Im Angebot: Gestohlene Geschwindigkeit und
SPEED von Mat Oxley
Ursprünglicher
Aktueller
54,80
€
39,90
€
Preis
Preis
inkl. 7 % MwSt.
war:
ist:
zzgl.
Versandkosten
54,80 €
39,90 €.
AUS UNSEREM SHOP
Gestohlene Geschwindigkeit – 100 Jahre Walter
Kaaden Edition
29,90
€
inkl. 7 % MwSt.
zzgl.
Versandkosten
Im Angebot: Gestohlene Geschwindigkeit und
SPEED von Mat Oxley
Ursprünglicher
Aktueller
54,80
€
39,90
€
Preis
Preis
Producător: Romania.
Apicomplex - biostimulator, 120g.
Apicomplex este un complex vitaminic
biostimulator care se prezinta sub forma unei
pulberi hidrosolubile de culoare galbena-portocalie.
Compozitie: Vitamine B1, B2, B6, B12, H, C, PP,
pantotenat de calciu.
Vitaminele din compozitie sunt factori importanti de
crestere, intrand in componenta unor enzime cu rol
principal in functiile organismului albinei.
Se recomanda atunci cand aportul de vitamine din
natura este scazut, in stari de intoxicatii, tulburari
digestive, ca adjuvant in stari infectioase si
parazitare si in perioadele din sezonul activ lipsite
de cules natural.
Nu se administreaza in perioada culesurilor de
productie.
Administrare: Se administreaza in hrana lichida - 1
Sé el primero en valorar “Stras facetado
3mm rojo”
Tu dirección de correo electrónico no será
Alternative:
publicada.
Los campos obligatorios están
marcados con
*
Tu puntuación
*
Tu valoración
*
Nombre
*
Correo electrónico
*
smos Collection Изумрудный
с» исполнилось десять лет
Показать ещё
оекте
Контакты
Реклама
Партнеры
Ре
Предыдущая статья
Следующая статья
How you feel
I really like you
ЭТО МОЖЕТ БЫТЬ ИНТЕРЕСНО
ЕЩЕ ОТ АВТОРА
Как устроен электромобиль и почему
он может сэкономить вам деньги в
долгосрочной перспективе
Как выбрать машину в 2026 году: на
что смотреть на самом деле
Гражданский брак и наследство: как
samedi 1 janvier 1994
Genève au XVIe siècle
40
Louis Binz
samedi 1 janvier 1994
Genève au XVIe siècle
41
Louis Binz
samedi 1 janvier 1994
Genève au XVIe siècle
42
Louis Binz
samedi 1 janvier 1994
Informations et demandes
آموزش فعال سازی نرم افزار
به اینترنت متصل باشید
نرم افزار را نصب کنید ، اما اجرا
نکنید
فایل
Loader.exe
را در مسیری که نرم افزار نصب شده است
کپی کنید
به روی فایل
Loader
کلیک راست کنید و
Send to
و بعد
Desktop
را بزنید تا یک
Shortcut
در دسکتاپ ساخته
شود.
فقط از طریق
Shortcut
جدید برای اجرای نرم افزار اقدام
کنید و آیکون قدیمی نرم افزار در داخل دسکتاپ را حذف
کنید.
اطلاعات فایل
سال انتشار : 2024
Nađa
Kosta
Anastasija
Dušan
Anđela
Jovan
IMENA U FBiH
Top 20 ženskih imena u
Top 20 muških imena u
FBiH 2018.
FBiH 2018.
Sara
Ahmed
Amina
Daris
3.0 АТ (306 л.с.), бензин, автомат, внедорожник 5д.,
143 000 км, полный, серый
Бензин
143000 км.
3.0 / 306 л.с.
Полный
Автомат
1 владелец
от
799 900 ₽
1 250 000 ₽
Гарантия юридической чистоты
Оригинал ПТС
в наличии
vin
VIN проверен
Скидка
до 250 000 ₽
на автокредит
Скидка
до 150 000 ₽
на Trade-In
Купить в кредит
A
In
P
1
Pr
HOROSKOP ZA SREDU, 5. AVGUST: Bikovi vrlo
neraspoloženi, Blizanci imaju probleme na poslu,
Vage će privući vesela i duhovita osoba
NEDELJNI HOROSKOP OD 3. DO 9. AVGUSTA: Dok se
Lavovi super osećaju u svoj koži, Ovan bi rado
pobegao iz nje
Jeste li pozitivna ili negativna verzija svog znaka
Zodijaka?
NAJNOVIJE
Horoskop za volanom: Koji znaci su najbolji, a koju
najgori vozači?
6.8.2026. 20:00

> _Task goal_
Reproduce verbatim the stretch of the data above from its first line through the line containing "pulberi hidrosolubile de", including that final line.

> _Reply_
Im Angebot: Gestohlene Geschwindigkeit und
SPEED von Mat Oxley
Ursprünglicher
Aktueller
54,80
€
39,90
€
Preis
Preis
inkl. 7 % MwSt.
war:
ist:
zzgl.
Versandkosten
54,80 €
39,90 €.
AUS UNSEREM SHOP
Gestohlene Geschwindigkeit – 100 Jahre Walter
Kaaden Edition
29,90
€
inkl. 7 % MwSt.
zzgl.
Versandkosten
Im Angebot: Gestohlene Geschwindigkeit und
SPEED von Mat Oxley
Ursprünglicher
Aktueller
54,80
€
39,90
€
Preis
Preis
Producător: Romania.
Apicomplex - biostimulator, 120g.
Apicomplex este un complex vitaminic
biostimulator care se prezinta sub forma unei
pulberi hidrosolubile de culoare galbena-portocalie.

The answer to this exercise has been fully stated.